Instructions for the task: Only lines holding the word "classifier" are wanted from the records; copy all of them.

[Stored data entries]
-- Opening Marker --
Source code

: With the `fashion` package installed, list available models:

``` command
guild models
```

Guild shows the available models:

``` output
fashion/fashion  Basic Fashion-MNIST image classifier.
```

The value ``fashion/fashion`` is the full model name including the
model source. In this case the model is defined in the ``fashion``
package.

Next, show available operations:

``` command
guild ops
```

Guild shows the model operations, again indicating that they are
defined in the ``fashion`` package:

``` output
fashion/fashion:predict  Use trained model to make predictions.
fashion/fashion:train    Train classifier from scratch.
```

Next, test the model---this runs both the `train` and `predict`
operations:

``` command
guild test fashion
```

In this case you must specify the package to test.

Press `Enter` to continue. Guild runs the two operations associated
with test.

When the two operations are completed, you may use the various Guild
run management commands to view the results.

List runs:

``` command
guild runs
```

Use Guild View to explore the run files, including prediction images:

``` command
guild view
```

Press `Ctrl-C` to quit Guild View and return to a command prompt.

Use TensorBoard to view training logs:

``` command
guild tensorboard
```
-- Closing Marker --
Task solution:
fashion/fashion  Basic Fashion-MNIST image classifier.
fashion/fashion:train    Train classifier from scratch.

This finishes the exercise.